To add to the unexpectedly purplish standard, we are thankfully not treated to B.A. Robertson, a bane of this era and, not so much a poor man's Ian Dury, as a 'wacky' Bob Willis, Sky TV's inveterate misanthrope of a cricket commentator (now sentenced, Rochester style, to inserts in the studio). This episode also spares us the egregious Steve Wright, arms flung 'chummily' around invariably female and voice-less audience members. 


The audience lasses are permitted but a few words by Vance, and no, sadly, they aren't colloquial or choice ones. Of course, when introducing the Cockney Rejects, Wright emits an unspeakable 'amusing' blend of cockerney and his mid-Atlantic RP: witness this and cringe.

Alas, this installment doesn't quite avoid Johnny Logan, as his 'What's Another Year' plays over the yellow credits. Yes, blandness, or beigeness in Kate Tempest's terms, always asserts itself in British culture, even amid the more awakened musical culture of 1978-82. However, this programme is generally of a different, stellar order to 1976 TOTP, which I wrote about over three years ago here. We are seeing the infiltration of subcultures and artistry of an altogether weirder and fresher hue, led by talismans such as Kate and Kevin and overseen with wisdom and lightness of touch by a 37-year-old Scouser named Paul. For the moment, commercial compromise and cynicism seem to have been kept out, with the hapless Nolans the ones marooned and marginalised.

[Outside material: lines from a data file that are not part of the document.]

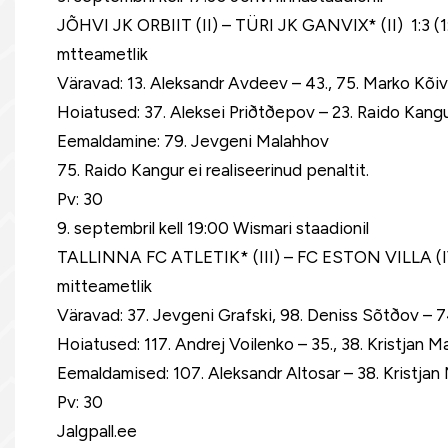
JÕHVI JK ORBIIT (II) – TÜRI JK GANVIX* (II) 1:3 (1:
mtteametlik
Väravad: 13. Aleksandr Avdeev – 43., 75. Marko Kõiv,
Hoiatused: 37. Aleksei Priðtðepov – 23. Raido Kangu
Eemaldamine: 79. Jevgeni Malahhov
75. Raido Kangur ei realiseerinud penaltit.
Pv: 30
9. septembril kell 19:00 Wismari staadionil
TALLINNA FC ATLETIK* (III) – FC ESTON VILLA (IV) 2
mitteametlik
Väravad: 37. Jevgeni Grafski, 98. Deniss Sõtðov – 7
Hoiatused: 117. Andrej Voilenko – 35., 38. Kristjan M
Eemaldamised: 107. Aleksandr Altosar – 38. Kristjan
Pv: 30
Jalgpall.ee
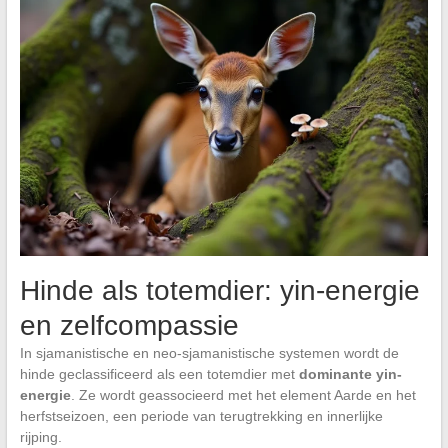
Hinde als totemdier: yin-energie
en zelfcompassie
In sjamanistische en neo-sjamanistische systemen wordt de
hinde geclassificeerd als een totemdier met
dominante yin-
energie
. Ze wordt geassocieerd met het element Aarde en het
herfstseizoen, een periode van terugtrekking en innerlijke
rijping.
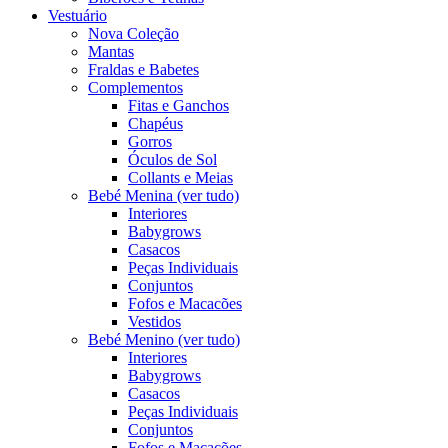
Vestuário
Nova Coleção
Mantas
Fraldas e Babetes
Complementos
Fitas e Ganchos
Chapéus
Gorros
Óculos de Sol
Collants e Meias
Bebé Menina (ver tudo)
Interiores
Babygrows
Casacos
Peças Individuais
Conjuntos
Fofos e Macacões
Vestidos
Bebé Menino (ver tudo)
Interiores
Babygrows
Casacos
Peças Individuais
Conjuntos
Fofos e Macacões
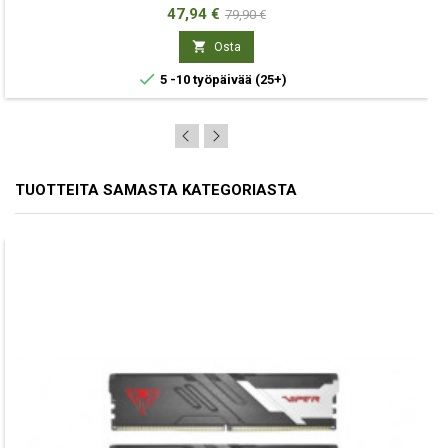
Hinta
Normaali
47,94 €
79,90 €
hinta

Osta

5 -10 työpäivää
(25+)
TUOTTEITA SAMASTA KATEGORIASTA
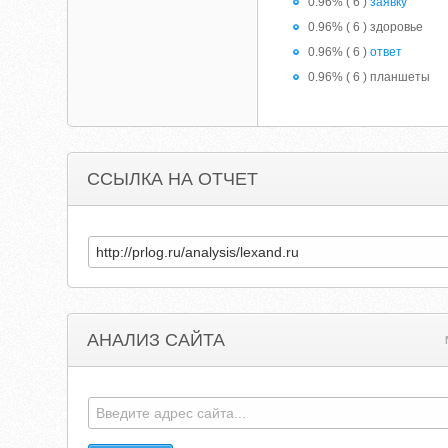
0.96% ( 6 )
заявку
0.96% ( 6 ) здоровье
0.96% ( 6 )
ответ
0.96% ( 6 ) планшеты
ССЫЛКА НА ОТЧЕТ
АНАЛИЗ САЙТА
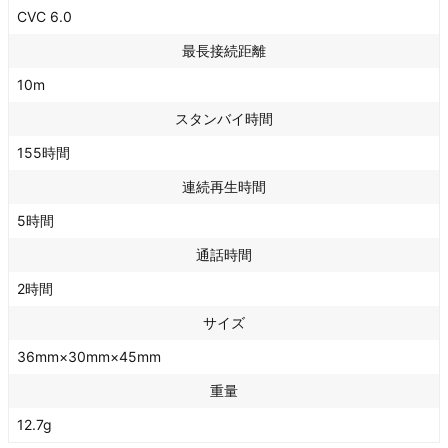
CVC 6.0
最長接続距離
10m
スタンバイ時間
155時間
連続再生時間
5時間
通話時間
2時間
サイズ
36mm×30mm×45mm
重量
12.7g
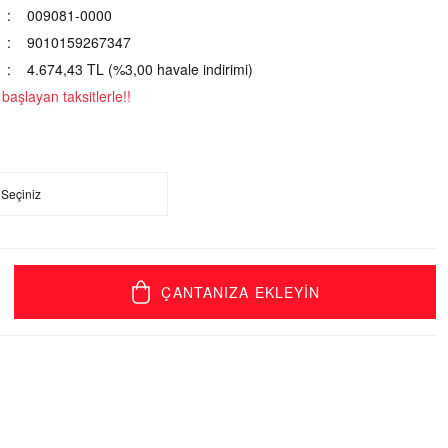
009081-0000
9010159267347
4.674,43 TL (%3,00 havale indirimi)
aşlayan taksitlerle!!
ÇANTANIZA EKLEYİN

Bizarrely, BBC-4 ordain to show an edited thirty minute version on Thursday evenings, and then the full forty or so minuter later in the early hours of Friday (here it is on iPlayer). Needless to say, the edit is superfluous. As a friend has rightly argued, they should further contextualise the show in its era by accompanying the TOTEP re-runs with repeated dramas like Play for Today or documentaries like Russian Language and People - which is at least partially available here, happily.


Tommy Vance unfurls a one-liner, following New Musik's sprightly opening number... "Just a minute I thought I was going to drown there, but luckily I didn't." As Richard Hawley would appreciate, the ocean is bountiful and strange enough to desire immersion.